Required work
Check each line of the material for the string "Revision", and copy the lines that have it.

Listed records

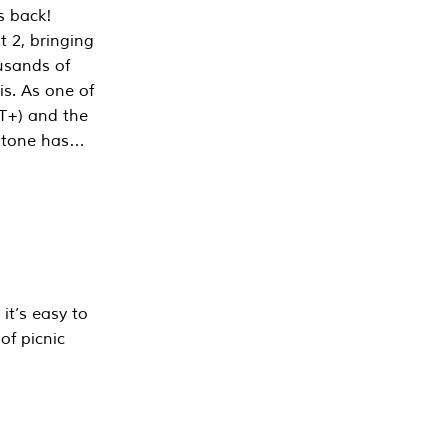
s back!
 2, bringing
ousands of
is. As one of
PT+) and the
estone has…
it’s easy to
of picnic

* * *

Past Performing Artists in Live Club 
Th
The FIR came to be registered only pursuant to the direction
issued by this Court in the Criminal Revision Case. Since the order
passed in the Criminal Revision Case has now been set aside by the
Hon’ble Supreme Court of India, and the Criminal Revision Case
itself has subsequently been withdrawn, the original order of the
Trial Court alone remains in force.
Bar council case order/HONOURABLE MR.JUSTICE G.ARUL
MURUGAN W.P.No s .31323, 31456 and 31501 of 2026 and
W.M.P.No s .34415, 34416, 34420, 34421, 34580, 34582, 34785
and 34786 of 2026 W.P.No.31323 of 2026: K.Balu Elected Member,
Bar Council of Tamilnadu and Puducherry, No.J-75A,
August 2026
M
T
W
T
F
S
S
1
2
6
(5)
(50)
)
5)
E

Answer for this exercise
issued by this Court in the Criminal Revision Case. Since the order
passed in the Criminal Revision Case has now been set aside by the
Hon’ble Supreme Court of India, and the Criminal Revision Case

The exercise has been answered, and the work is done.